With the help of Kesey, Allen Ginsberg, Gary Snyder, Alan Watts (who praised drug- induced mysticism on his Bay Area radio show), the Grateful Dead, and pioneer outlaw chemists, primarily Owsley Stanley, Leary went Huxley one better. He dispensed “wisdom” on the streets at about two dollars a pop.

Cheap rents, the proximity of Berkeley, and state-of-the-art labs at nearby VA hospitals combined to make San Francisco’s once-blighted Haight Ashbury neighborhood a grand ballroom for mind expansion. “People are beginning to see that the Kingdom of Heaven is within them,” Ginsberg said. “It’s time to seize power in the Universe, that’s what I say . . . not merely over Russia or America—seize power over the moon—take the sun over.”

For Didion, who had never marched to the Beats—or the hippies, as the press tagged them, playing off Norman Mailer’s term hipster, youngsters wearing flowers in their hair up and down the Haight—the Kingdom of Heaven was not nigh in psychedelic shenanigans. For her, this epic experiment, under no one’s supervision, was closer to William Carlos Williams’s warning in his introduction to Howl: “Hold back the edges of your gowns, Ladies, we are going through hell.”

* * * *

The essay “Slouching Towards Bethlehem” probably began as a series of discussions with Ted and Shirley Streshinsky. “After Delano, we saw Joan and John in the Bay Area,” Shirley said. “I suppose the idea for a story on the subculture was talked about, because either Joan or Ted, or perhaps both of them, proposed the story to The Saturday Evening Post. Our friend Paul Hawken, who was very much part of the beginning of the hippie movement, had something to do with it. He was the son of one of Ted’s good friends, and during that period spent a lot of time at our house and convinced Ted that the counterculture movement was worth a story.”

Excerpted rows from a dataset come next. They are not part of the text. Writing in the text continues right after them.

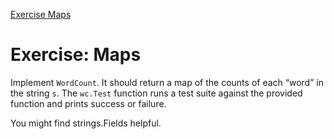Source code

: [Exercise Maps](https://go.dev/tour/moretypes/23)

# Exercise: Maps

Implement `WordCount`. It should return a map of the counts of each “word” in the string `s`. The `wc.Test` function runs a test suite against the provided function and prints success or failure.

You might find strings.Fields helpful.
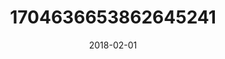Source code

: ---
title: "1704636653862645241"
image: "2018-02-01 06.55.46 1704636653862645241_46248401"
date: "2018-02-01"
type: "photo"
---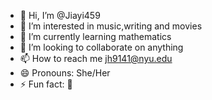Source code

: - 👋 Hi, I’m @Jiayi459
- 👀 I’m interested in music,writing and movies
- 🌱 I’m currently learning mathematics
- 💞️ I’m looking to collaborate on anything
- 📫 How to reach me jh9141@nyu.edu
- 😄 Pronouns: She/Her
- ⚡ Fun fact: 🤔️

<!---
Jiayi459/Jiayi459 is a ✨ special ✨ repository because its `README.md` (this file) appears on your GitHub profile.
You can click the Preview link to take a look at your changes.
--->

Like Didion, Paul Hawken was a fifth- generation Californian. In time, he would become a wealthy entrepreneur, selling macrobiotics and “gentleperson” gardening supplies. He established the Erewhon Natural Foods store in Boston, helped Stewart Brand publish The Whole Earth Catalog, and became a political adviser to Jerry Brown and Gary Hart. In the mid-1960s, he was living in the Haight with his friend Bill Tara, promoting theater and rock concerts in an old fire house on Sacramento Street, just north of the Haight, in the Sunset District. His specialty was light shows. He gave Janis Joplin and Big Brother and the Holding Company one of their first breaks, and he was an early supporter of Jerry Garcia and the Warlocks (later the Grateful Dead). At the time, he embraced the hippie “lifestyle,” but he was by no means one of the “missing children” Didion would emphasize in her essay. Like Chet Helms and Bill Graham, better-known local rock promoters, he was a budding businessman. “When everybody else had long hair, I cut mine off,” he said. “I’ve always been a contrarian.”